The product property of logarithms is a useful tool when dealing with logarithmic equations. This property states that the sum of two logarithms with the same base can be condensed into a single logarithm. It is expressed as \( \log_{b}(M) + \log_{b}(N) = \log_{b}(MN) \). This means you multiply the arguments of the logarithms, turning two logs into one.

For instance, the equation \( \log_{3}(a+3) + \log_{3}(a-3) \) simplifies to \( \log_{3}((a+3)(a-3)) \) using this property. This property simplifies the equations and makes solving for the unknown variable much easier. It allows us to equate the arguments within the logs, provided the bases are the same. This step reduces the complexity of the equation dramatically, paving the way for further simplification.
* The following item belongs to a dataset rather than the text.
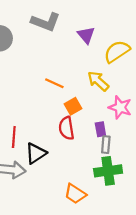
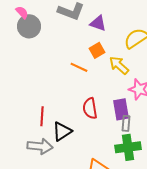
purple triangle: (86, 35) -> (98, 23), moved, turned -30
orange square: (73, 106) -> (97, 50), moved
purple rectangle: (100, 129) -> (121, 109), size x1.5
The difference of squares is a valuable algebraic identity used to simplify expressions. It is applicable when you have two terms that are each squares, separated by a subtraction sign. Mathematically, it is represented as \( x^2 - y^2 = (x-y)(x+y) \). This identity helps in breaking down complex expressions into a product of two binomials.

In the context of our problem, after applying the product property, we have \( (a+3)(a-3) \). This expression is a classic example of the difference of squares, simplifying to \( a^2 - 9 \). Recognizing and applying this pattern decreases the challenge of dealing with polynomials, converting a multiplication problem into addition and subtraction components. This concept is essential to solve quadratic equations efficiently by simplifying the steps needed to reach the solution.

Quadratic equations generally appear in the form \( ax^2 + bx + c = 0 \). Solving them might seem intimidating, but they can be simplified and solved using various techniques, such as factoring, completing the square, or applying the quadratic formula.

In the solution provided, after using the product property and the difference of squares, the equation simplifies to \( a^2 - 25 = 0 \). This can be factored into \( (a-5)(a+5) = 0 \). By factoring the quadratic, we determine the values of \( a \) that satisfy the equation. In this case, the solutions \( a = 5 \) and \( a = -5 \) emerge naturally from the factored form.

The process involves simple algebraic steps and offers two potential solutions that need verification. Checking each solution ensures that they fit the original equation constraints, such as considering the valid domain of logarithm expressions. This last step is crucial to ascertain which solutions are valid, especially given logarithmic limitations.